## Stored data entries
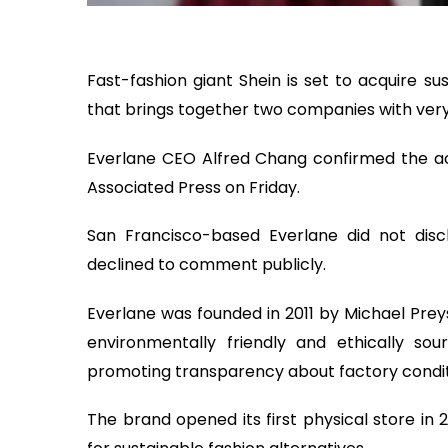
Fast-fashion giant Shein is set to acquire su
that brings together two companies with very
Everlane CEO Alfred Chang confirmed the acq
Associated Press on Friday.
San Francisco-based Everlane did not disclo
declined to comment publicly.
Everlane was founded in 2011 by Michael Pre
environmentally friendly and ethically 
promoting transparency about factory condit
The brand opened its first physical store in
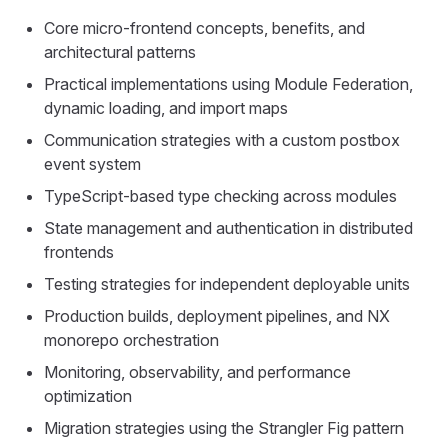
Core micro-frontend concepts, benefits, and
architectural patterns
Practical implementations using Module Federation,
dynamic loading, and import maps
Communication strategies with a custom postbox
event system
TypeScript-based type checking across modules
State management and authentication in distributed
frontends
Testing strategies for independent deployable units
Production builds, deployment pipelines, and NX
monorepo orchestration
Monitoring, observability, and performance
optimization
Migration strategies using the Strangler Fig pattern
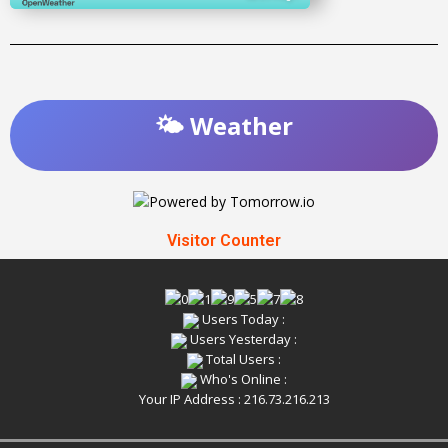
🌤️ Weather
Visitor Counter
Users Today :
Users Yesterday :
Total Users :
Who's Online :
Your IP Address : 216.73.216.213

==

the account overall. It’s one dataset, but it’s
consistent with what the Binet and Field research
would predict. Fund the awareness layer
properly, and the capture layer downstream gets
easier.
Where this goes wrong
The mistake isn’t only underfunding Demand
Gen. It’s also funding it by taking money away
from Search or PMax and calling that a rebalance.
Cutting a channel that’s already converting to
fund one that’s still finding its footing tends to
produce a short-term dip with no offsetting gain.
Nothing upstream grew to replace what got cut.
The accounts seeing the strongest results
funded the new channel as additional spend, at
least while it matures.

---

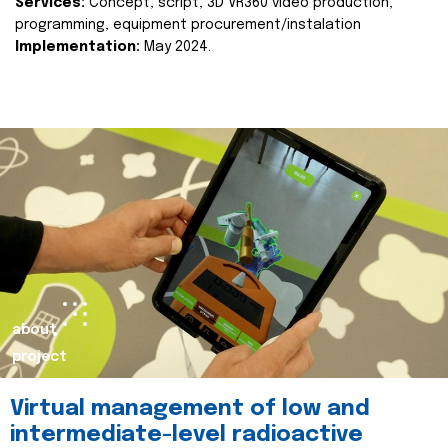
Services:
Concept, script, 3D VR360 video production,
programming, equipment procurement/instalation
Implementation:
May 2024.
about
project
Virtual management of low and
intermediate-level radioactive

## Activity
Using the entries above, write out exactly the lines from the one with "Fast-fashion giant Shein is set to acquire su" through the one with "Migration strategies using", ends included. Leave out any pictures.

## Written response
Fast-fashion giant Shein is set to acquire su
that brings together two companies with very
Everlane CEO Alfred Chang confirmed the acq
Associated Press on Friday.
San Francisco-based Everlane did not disclo
declined to comment publicly.
Everlane was founded in 2011 by Michael Pre
environmentally friendly and ethically 
promoting transparency about factory condit
The brand opened its first physical store in
Core micro-frontend concepts, benefits, and
architectural patterns
Practical implementations using Module Federation,
dynamic loading, and import maps
Communication strategies with a custom postbox
event system
TypeScript-based type checking across modules
State management and authentication in distributed
frontends
Testing strategies for independent deployable units
Production builds, deployment pipelines, and NX
monorepo orchestration
Monitoring, observability, and performance
optimization
Migration strategies using the Strangler Fig pattern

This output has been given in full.